Eppure, per scongiurare un controllo totale da parte di apparati molto

sofisticati (governati da algoritmi) che deciderebbero il da farsi in

completa autonomia qualora venissero riconosciuti come fenomeni

del tutto naturali, senza più bisogno di alcun intervento umano –

si pensi soltanto all’economia domestica elaborata in programmi

inseriti nel frigorifero di casa – è diventato indispensabile ragionare

in questi termini. L’evoluzione tecnologica – purtroppo o per fortuna –

è inarrestabile, ed è proprio per questo motivo che si accettano

condizioni illusorie, che favoriscono l’omologazione e che continuano

a confondere le necessità con il superfluo, per questo occorre

intervenire con dei provvedimenti governativi educando l’uso

corretto degli strumenti messi a disposizione, ponendo dei limiti oltre

cui si intercorrerebbe in sanzioni disciplinari e amministrative nel

caso venissero superati (evitare di caricare gli zainetti degli alunni

con dei voluminosi e pesanti libri di testo quando si può benissimo

disporre di un materiale didattico digitale, che per fortuna è già

contemplato in molte scuole, è forse tra gli esempi più banali che si

possano fare per rendere l’idea di come si dovrebbe orientare tale

uso, alla stregua del mancato sequestro dei cellulari prima dello

svolgimento di ogni lezione, che purtroppo invece non è ancora

entrato a far parte degli oneri dei docenti, che da l’idea di come

l’abuso sia perpetrato senza aver fatto alcuna riflessione in merito).

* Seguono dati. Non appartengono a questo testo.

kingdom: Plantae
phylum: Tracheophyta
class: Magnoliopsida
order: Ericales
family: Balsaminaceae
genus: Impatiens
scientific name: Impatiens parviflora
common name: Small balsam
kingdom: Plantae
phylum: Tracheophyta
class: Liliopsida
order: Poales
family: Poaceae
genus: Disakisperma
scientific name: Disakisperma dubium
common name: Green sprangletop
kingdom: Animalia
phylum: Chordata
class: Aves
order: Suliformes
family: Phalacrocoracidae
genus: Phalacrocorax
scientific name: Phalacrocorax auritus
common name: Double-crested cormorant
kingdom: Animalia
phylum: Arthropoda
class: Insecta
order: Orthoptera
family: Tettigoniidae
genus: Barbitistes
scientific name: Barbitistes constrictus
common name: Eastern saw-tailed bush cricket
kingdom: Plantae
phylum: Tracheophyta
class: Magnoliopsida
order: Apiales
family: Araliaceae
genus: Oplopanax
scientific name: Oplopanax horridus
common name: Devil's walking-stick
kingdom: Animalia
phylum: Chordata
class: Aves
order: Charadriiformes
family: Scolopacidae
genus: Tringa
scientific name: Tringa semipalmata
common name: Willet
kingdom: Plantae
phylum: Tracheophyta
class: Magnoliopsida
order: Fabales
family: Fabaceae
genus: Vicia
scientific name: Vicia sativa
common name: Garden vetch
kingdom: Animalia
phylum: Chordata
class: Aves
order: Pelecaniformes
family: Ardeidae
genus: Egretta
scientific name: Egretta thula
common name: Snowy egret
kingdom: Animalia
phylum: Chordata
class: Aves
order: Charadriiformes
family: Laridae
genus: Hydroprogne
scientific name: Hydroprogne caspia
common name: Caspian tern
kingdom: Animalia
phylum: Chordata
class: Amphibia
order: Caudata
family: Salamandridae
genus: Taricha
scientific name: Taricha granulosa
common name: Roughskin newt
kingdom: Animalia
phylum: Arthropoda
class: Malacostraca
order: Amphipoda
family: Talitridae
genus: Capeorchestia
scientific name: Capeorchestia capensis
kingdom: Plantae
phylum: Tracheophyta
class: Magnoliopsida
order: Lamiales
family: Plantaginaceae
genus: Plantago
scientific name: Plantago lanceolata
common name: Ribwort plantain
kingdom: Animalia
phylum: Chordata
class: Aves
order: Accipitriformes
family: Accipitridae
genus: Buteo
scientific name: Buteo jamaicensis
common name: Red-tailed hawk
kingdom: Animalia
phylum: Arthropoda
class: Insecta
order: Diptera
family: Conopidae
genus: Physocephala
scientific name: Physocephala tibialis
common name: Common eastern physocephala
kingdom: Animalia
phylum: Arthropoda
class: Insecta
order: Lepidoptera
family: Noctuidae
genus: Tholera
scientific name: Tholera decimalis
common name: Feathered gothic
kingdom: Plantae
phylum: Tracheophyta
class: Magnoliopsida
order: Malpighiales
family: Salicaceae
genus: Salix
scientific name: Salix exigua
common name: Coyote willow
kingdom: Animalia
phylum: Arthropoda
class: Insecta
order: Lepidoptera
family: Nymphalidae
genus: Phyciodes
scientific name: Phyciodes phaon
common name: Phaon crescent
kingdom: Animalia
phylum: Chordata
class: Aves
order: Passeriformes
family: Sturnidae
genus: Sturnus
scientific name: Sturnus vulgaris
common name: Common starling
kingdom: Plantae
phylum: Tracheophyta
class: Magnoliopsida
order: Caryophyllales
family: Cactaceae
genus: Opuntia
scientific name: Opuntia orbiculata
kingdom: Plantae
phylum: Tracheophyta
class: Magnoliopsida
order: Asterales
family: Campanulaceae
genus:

La rivoluzione digitale messa in atto negli ultimi trent’anni ha

cambiato molte prospettive, bilanciando i vantaggi e gli svantaggi in

tutti i settori della stratificazione sociale come in ogni rivoluzione

che si rispetti. Ciò che però non è ancora riuscita a cambiare –

malgrado i motori di ricerca si siano eretti a vere e proprie Bibbie

del sapere monopolizzando la veridicità di qualsiasi informazione –

è la memoria consuntiva fine a sé stessa, ovvero quel genere di

ricordi che a posteriori (paragonando l’era analogica vissuta con il

vissuto dell’era digitale) riescono a determinare se ci siano o meno

stati dei miglioramenti o dei peggioramenti. Dunque, regresso oppure

progresso? Alla luce degli ultimi eventi che riguardano l’immigrazione

globale che cosa verrebbe spontaneo rispondere? La prima opzione,

tenendo conto che – nonostante il salvataggio in extremis

dell’Aquarius nel porto di Valencia – il fallimento è e continuerà ad

essere inesorabile non soltanto per le decisioni attuate dal governo

italiano (che a differenza degli altri governi europei si è limitato a

segnalare che gli enormi problemi connessi alle condizioni dei migranti

non sono dei fenomeni del tutto naturali) ma anche perché – in virtù

degli strumenti messi a disposizione dall’evoluzione tecnologica – si

dovrebbe quanto meno cercare di arginare la perdita di vite umane,

oppure la seconda? Se il fiume ininterrotto di proclami inerenti questo

genere di tematiche non ha fatto altro che sconfinare nella retorica

del buonismo, perché ogni volta che il pragmatismo viene menzionato

in un dibattito pubblico i richiedenti asilo di un Paese devastato dalla

guerra di turno non vengono dirottati nei Paesi responsabili, ovvero

in quei paesi che avrebbero “l’obbligo” di esportare la democrazia?